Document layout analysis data
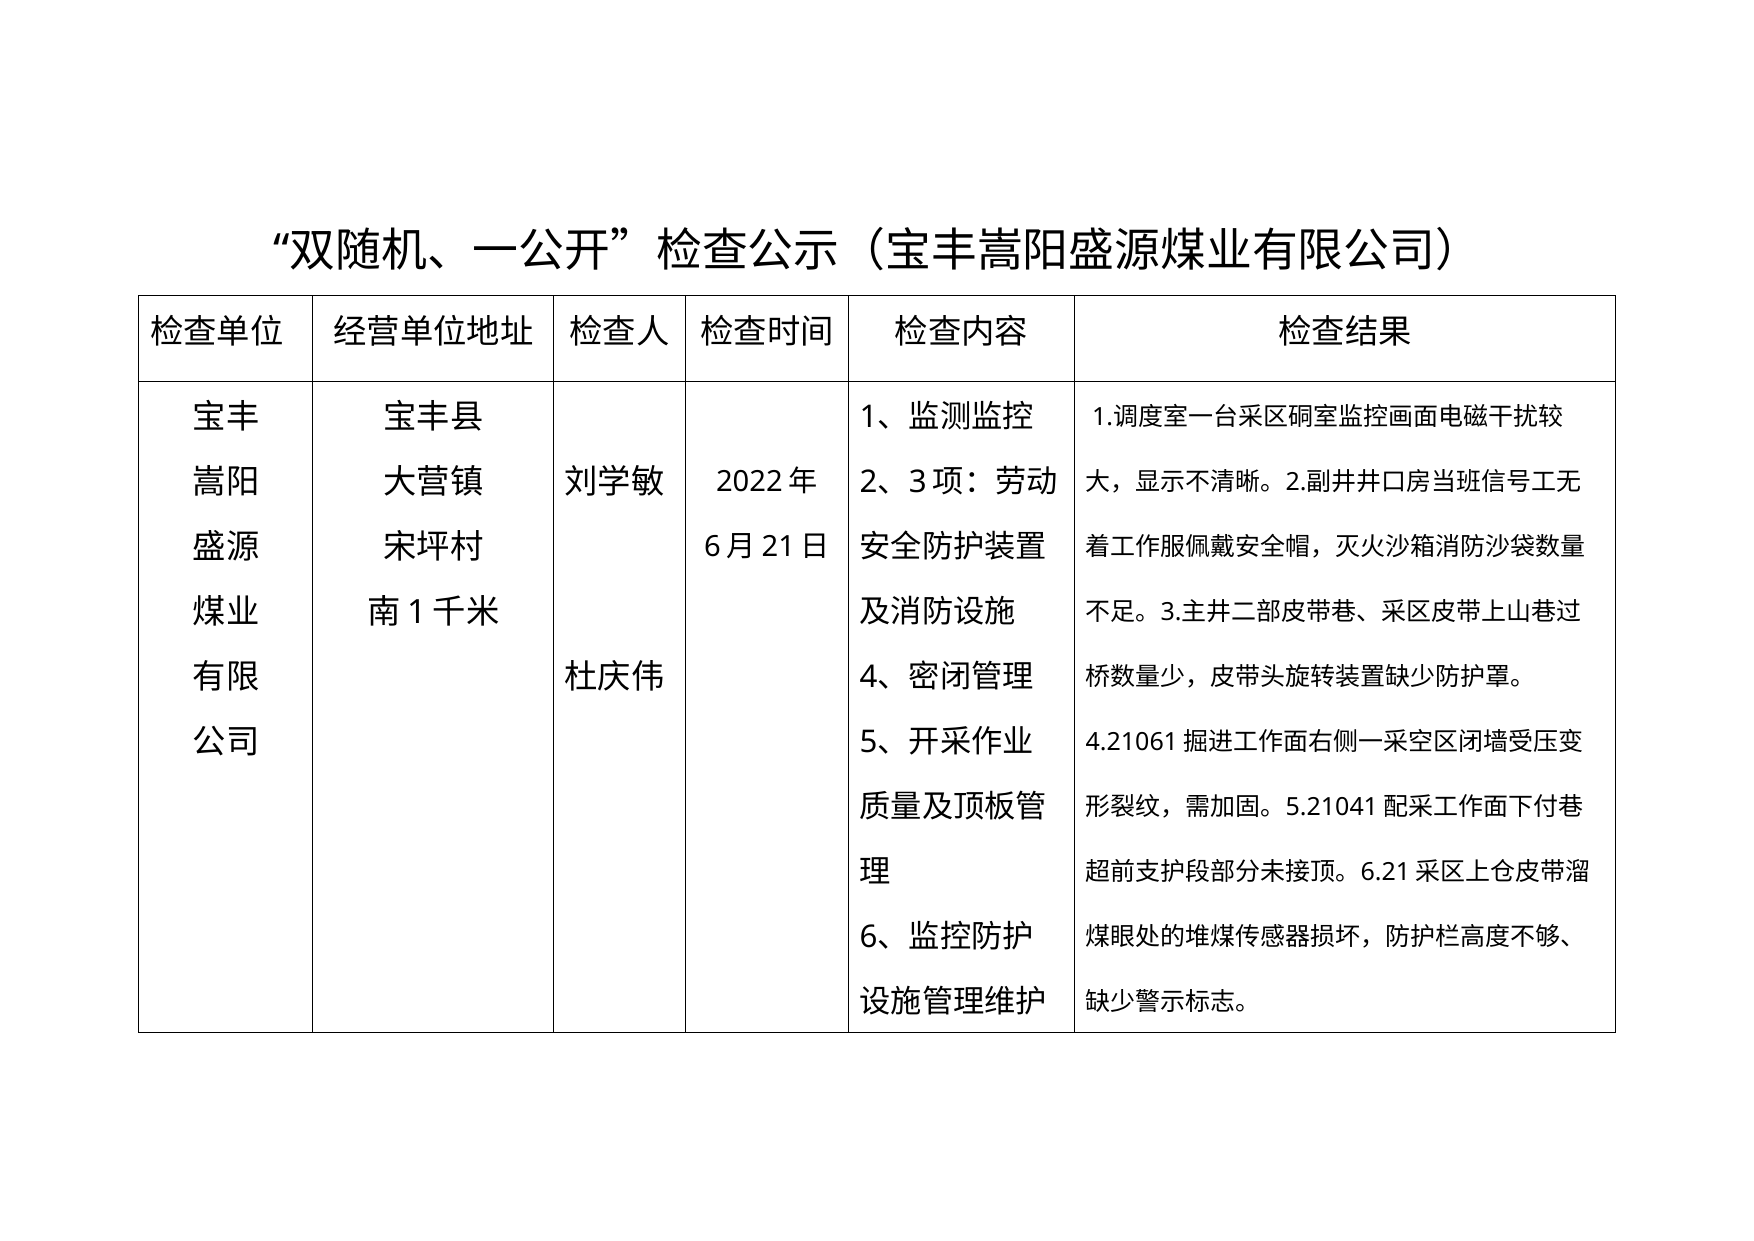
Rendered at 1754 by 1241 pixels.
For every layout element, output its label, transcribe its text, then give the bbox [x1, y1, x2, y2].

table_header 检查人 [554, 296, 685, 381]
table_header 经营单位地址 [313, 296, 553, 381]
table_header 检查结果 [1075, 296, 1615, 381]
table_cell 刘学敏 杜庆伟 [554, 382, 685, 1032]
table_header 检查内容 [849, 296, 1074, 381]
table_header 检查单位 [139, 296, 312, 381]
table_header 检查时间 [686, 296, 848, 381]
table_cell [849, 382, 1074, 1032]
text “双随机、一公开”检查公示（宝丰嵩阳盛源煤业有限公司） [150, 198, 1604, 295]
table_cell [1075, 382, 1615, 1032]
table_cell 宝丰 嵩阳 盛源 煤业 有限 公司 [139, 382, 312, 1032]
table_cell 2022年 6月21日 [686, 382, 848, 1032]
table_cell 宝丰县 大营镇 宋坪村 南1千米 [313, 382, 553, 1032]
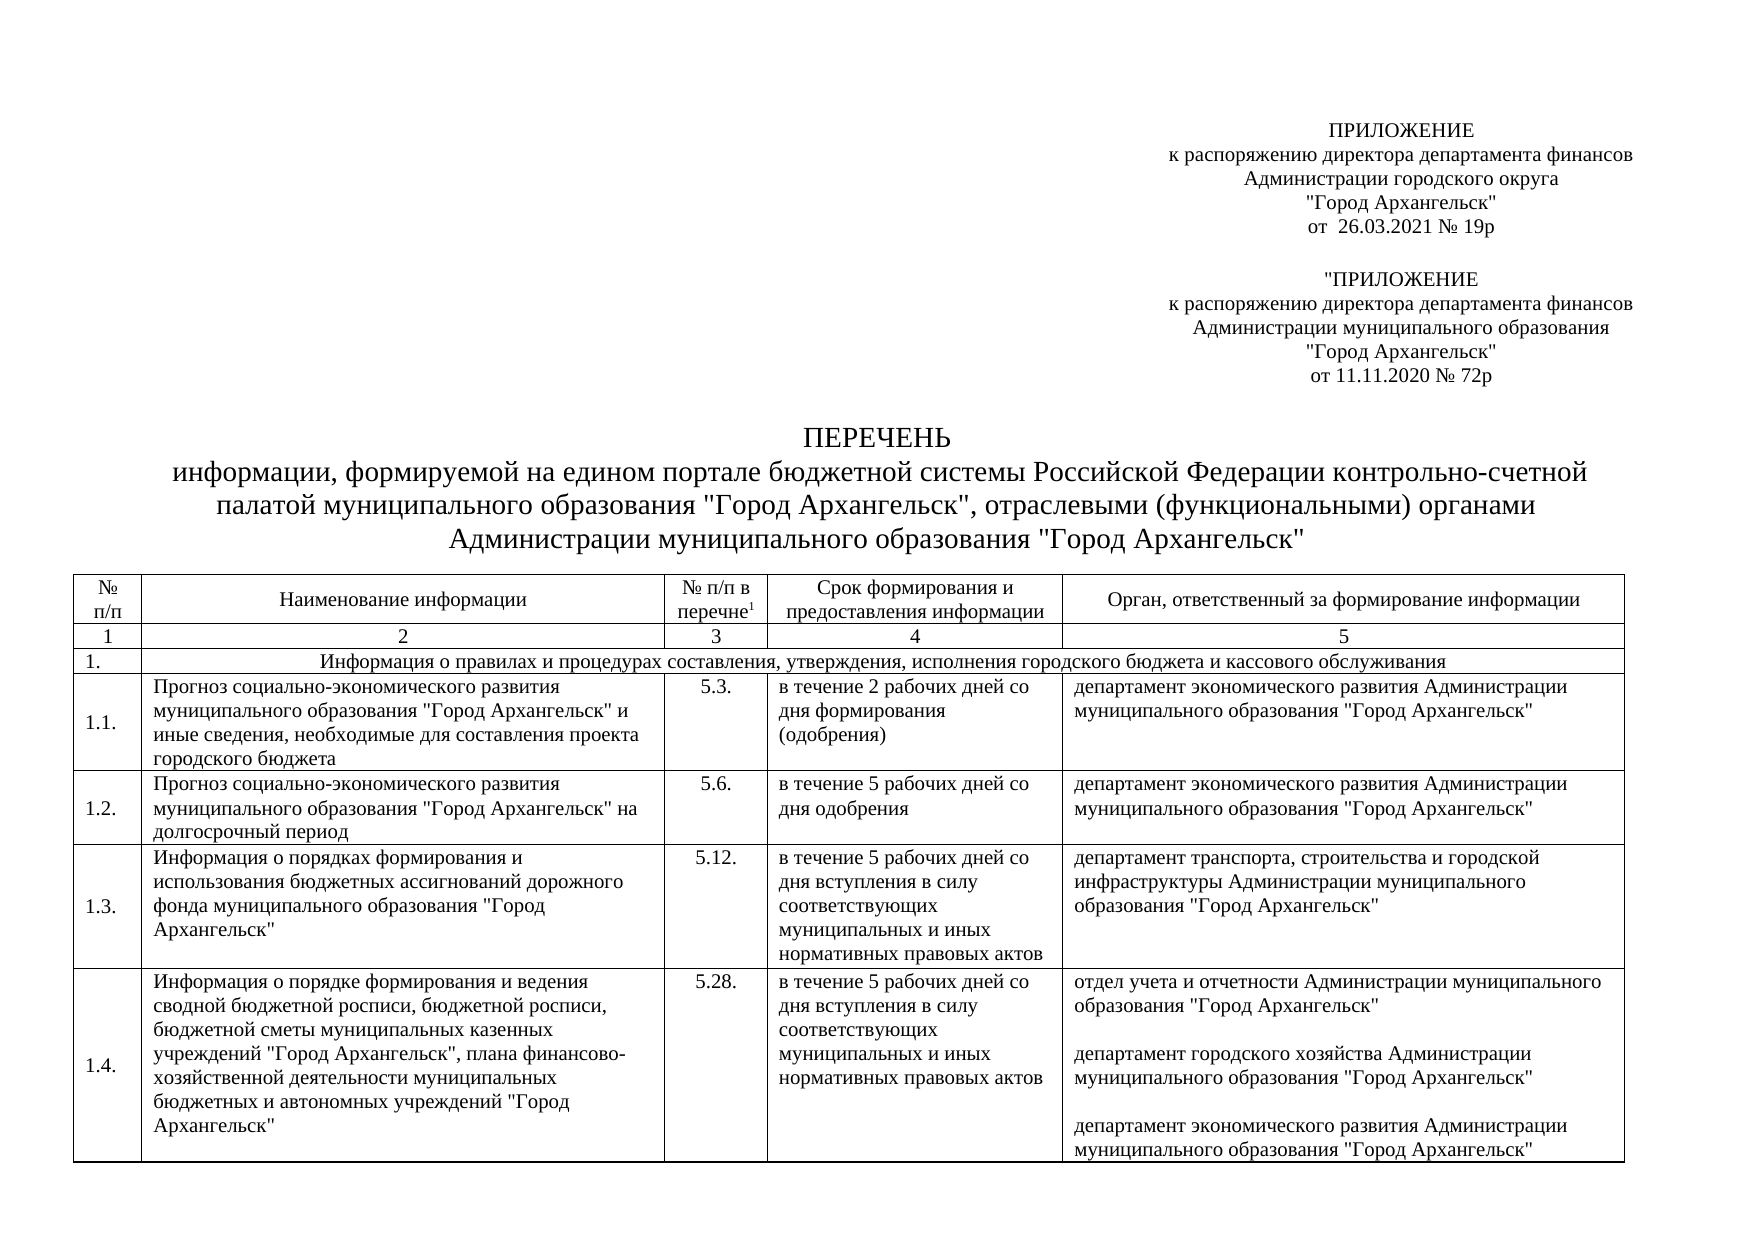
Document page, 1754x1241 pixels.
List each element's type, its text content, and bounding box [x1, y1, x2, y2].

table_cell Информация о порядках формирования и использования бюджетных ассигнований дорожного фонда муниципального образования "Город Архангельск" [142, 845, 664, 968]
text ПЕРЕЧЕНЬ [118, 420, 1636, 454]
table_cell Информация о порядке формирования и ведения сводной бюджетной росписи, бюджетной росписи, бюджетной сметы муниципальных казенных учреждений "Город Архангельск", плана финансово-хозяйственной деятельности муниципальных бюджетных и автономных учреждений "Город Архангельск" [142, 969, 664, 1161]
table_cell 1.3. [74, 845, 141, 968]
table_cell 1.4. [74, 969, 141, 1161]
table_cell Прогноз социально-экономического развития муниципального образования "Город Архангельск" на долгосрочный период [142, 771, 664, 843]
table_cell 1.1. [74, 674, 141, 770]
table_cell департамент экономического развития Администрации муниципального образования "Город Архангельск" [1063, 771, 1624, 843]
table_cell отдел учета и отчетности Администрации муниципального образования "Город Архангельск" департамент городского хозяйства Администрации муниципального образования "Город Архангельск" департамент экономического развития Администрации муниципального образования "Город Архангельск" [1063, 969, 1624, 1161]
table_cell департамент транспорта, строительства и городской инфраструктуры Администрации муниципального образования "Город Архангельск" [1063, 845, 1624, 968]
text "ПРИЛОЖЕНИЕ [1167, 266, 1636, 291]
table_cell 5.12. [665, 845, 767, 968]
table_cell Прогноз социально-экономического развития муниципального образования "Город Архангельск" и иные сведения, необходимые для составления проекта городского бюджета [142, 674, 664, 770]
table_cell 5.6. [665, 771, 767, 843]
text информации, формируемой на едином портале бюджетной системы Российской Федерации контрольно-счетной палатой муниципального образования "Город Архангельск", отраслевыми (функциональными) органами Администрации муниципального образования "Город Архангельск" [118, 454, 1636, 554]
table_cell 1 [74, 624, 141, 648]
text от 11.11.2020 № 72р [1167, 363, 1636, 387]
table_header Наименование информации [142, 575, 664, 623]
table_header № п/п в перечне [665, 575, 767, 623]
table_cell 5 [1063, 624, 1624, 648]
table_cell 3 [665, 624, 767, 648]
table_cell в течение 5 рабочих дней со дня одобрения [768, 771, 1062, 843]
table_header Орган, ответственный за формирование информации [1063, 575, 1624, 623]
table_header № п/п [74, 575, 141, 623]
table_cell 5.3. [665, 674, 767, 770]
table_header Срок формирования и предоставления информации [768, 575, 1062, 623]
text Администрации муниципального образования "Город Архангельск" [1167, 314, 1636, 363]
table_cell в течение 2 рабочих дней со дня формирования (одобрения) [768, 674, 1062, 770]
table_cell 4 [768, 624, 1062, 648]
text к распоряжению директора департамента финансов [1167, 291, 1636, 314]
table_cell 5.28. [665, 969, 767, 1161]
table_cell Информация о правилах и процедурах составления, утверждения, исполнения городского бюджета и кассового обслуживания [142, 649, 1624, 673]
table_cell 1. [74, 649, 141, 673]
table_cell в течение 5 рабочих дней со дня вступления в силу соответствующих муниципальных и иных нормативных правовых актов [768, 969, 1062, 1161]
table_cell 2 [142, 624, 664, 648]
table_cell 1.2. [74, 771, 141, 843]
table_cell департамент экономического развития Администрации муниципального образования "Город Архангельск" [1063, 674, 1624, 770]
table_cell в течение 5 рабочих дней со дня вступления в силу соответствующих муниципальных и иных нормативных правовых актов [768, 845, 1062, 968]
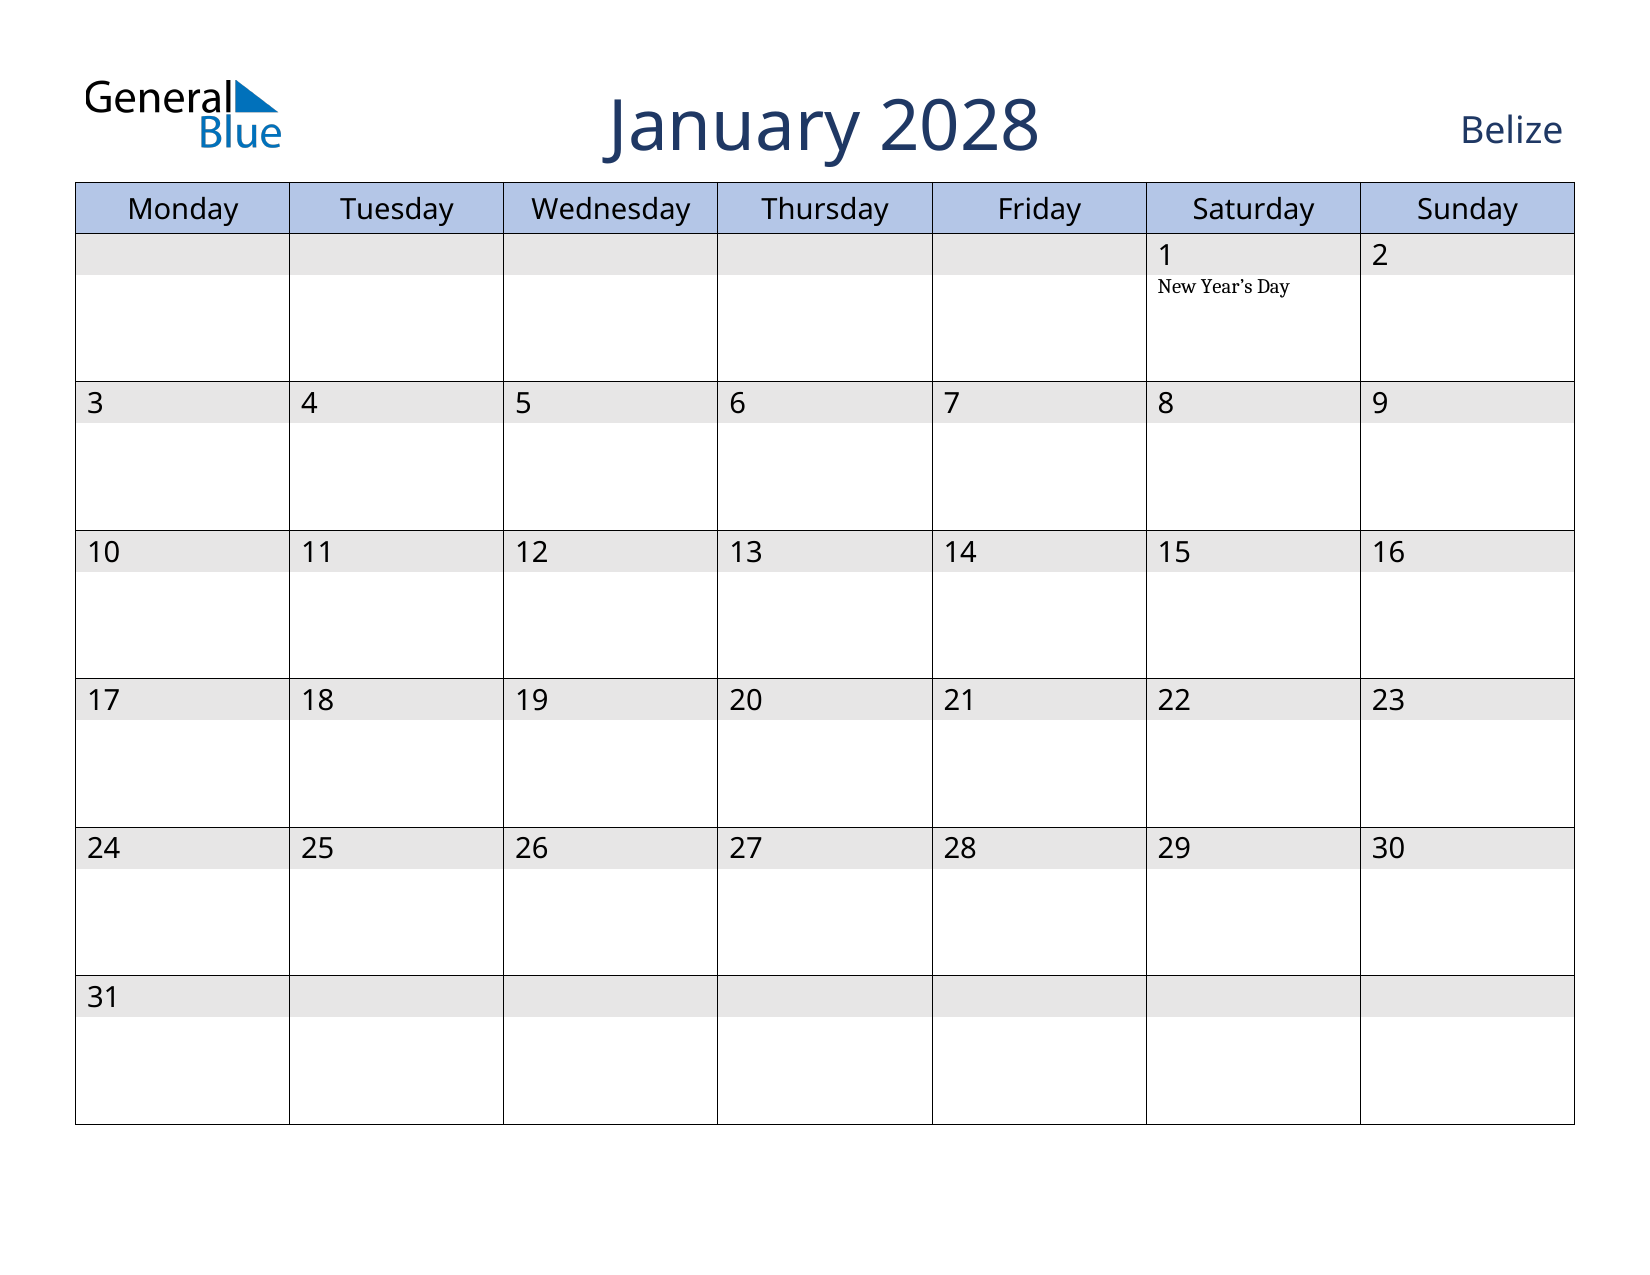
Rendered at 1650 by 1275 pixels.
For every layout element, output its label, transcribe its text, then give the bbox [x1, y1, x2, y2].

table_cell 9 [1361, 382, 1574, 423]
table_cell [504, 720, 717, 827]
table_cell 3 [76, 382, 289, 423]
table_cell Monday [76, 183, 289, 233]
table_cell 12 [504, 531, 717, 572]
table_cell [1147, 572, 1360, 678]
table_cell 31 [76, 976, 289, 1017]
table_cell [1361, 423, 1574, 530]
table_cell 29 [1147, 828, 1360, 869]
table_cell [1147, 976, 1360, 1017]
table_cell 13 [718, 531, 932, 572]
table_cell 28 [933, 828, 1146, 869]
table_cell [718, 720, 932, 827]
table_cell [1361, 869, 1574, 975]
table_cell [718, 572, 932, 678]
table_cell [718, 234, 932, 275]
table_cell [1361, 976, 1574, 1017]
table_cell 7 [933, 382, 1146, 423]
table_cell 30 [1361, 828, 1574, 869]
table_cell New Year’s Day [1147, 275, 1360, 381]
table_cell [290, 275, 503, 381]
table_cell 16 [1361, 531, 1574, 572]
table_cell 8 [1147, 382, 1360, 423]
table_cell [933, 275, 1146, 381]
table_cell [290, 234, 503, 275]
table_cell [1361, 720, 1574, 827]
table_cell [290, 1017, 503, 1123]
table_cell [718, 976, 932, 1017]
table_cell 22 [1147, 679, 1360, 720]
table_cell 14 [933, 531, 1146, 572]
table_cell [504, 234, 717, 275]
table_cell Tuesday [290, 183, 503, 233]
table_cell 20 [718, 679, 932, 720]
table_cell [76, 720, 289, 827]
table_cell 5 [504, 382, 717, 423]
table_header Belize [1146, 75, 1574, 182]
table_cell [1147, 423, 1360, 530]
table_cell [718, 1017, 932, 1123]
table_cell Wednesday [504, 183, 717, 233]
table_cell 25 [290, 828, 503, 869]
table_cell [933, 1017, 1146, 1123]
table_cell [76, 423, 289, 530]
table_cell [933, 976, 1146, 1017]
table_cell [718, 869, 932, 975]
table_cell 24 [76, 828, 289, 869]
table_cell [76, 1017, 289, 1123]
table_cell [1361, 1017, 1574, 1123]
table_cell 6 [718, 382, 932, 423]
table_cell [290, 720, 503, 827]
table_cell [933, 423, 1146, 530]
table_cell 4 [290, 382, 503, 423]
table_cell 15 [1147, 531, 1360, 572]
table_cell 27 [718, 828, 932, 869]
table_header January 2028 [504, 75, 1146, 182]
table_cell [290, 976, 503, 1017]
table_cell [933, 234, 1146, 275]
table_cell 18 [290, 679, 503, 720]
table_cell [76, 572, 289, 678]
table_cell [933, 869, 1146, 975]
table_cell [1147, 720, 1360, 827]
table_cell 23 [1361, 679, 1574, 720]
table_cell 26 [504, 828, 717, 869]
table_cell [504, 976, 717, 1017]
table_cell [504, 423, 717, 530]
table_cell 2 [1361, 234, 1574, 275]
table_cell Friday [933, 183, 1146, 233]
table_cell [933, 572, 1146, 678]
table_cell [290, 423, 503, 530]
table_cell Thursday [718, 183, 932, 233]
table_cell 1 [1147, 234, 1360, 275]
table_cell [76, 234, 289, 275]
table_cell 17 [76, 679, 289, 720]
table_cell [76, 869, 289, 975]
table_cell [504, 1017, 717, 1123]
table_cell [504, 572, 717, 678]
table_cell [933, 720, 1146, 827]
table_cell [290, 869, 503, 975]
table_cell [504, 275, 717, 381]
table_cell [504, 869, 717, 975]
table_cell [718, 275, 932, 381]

■ PROBLEM DESCRIPTION: Gather up the lines containing the word "одобрения" from these records and copy them.

■ TASK ANSWER:
table_cell в течение 5 рабочих дней со дня одобрения [768, 771, 1062, 843]
table_cell в течение 2 рабочих дней со дня формирования (одобрения) [768, 674, 1062, 770]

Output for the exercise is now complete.